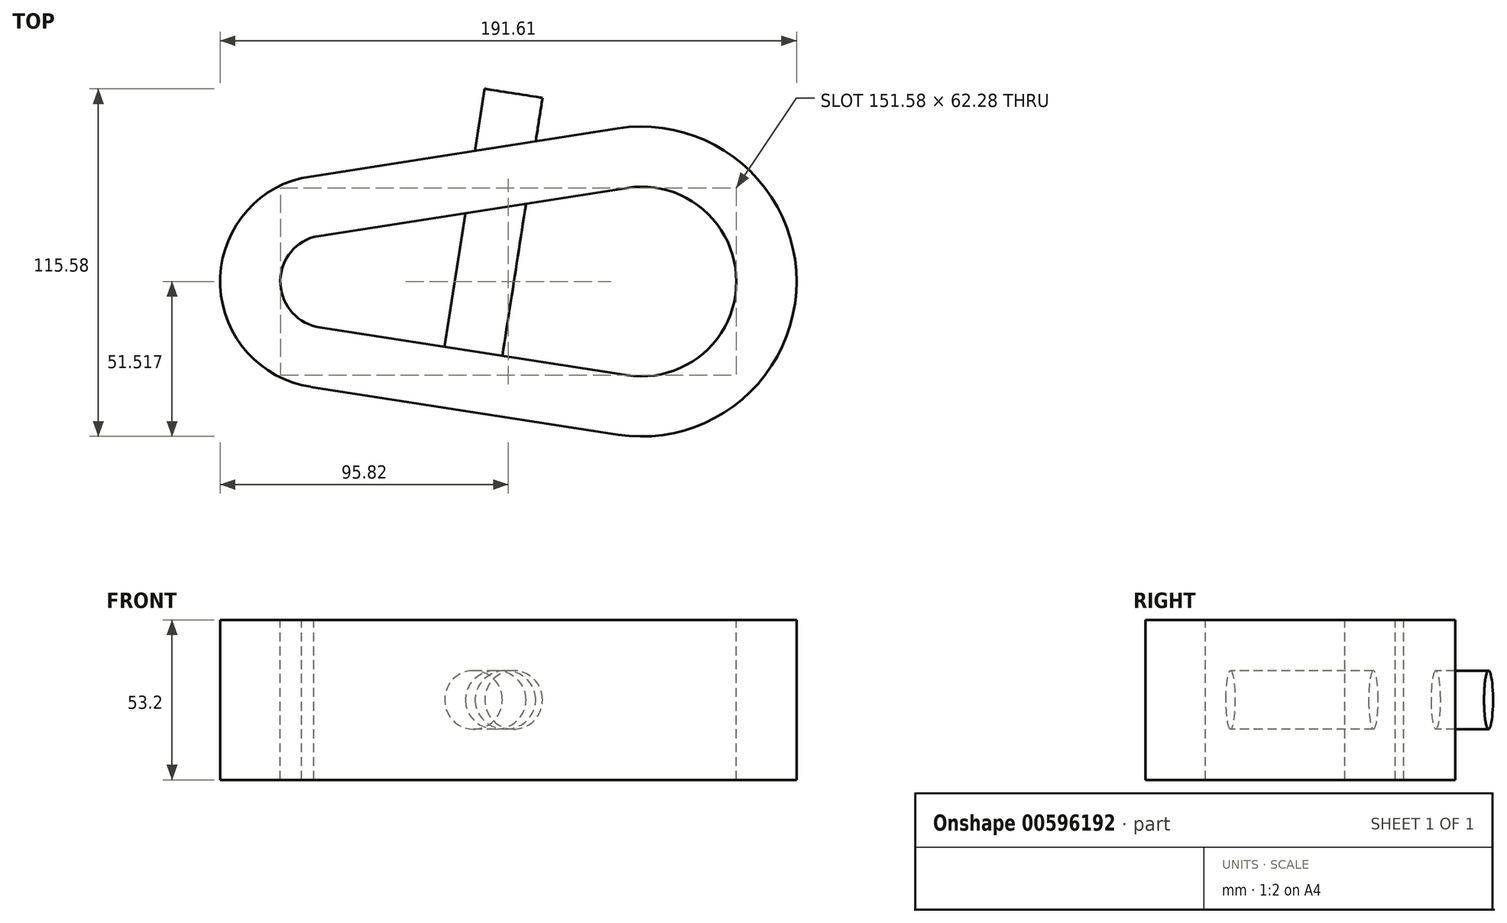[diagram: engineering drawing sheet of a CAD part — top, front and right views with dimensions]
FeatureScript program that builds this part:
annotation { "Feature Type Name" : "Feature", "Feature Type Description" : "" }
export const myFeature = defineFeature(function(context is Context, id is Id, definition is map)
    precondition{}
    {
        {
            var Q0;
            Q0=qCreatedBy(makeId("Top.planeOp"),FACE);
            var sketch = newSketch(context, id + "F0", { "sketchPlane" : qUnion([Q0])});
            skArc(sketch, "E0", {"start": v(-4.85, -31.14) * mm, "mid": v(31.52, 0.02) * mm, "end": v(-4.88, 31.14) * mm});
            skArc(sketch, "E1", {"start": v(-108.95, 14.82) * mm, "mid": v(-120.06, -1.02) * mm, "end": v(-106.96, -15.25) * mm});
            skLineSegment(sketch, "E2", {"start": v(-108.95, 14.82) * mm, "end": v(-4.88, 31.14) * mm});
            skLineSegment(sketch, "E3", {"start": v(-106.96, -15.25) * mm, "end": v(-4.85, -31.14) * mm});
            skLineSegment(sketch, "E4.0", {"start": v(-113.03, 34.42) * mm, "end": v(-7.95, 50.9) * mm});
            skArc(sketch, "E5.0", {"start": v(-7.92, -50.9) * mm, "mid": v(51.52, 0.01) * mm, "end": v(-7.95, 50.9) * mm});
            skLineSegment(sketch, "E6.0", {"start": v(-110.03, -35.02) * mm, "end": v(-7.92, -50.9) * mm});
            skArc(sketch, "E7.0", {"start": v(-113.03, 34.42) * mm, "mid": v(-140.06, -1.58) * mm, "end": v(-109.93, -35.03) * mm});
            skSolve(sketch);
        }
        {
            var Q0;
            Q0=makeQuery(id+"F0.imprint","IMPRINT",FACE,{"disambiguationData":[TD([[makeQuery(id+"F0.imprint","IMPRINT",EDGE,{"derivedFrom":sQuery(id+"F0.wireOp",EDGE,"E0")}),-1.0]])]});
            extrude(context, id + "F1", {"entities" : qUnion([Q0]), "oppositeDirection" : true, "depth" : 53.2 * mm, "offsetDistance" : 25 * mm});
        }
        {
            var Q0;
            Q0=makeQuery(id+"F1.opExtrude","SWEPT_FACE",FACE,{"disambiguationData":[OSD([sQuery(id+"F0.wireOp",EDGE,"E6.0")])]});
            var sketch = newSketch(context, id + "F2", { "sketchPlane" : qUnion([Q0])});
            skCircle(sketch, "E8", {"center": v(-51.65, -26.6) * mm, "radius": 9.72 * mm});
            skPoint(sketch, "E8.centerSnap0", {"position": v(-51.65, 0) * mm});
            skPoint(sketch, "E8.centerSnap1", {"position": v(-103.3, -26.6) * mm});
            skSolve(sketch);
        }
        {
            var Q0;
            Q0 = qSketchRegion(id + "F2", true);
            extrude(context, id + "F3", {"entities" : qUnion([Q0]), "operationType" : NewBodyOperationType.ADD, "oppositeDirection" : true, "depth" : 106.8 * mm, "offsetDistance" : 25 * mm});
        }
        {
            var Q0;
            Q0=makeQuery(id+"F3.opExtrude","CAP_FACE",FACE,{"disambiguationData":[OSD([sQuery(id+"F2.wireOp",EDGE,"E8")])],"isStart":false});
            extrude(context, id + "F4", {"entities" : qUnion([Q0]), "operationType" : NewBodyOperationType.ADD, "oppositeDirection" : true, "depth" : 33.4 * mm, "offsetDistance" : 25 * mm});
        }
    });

To be done:
Find every line of the data above that contains the word "entities", and copy each of those lines. Only matches with the same upper- and lowercase letters count.

Solution:
            extrude(context, id + "F1", {"entities" : qUnion([Q0]), "oppositeDirection" : true, "depth" : 53.2 * mm, "offsetDistance" : 25 * mm});
            extrude(context, id + "F3", {"entities" : qUnion([Q0]), "operationType" : NewBodyOperationType.ADD, "oppositeDirection" : true, "depth" : 106.8 * mm, "offsetDistance" : 25 * mm});
            extrude(context, id + "F4", {"entities" : qUnion([Q0]), "operationType" : NewBodyOperationType.ADD, "oppositeDirection" : true, "depth" : 33.4 * mm, "offsetDistance" : 25 * mm});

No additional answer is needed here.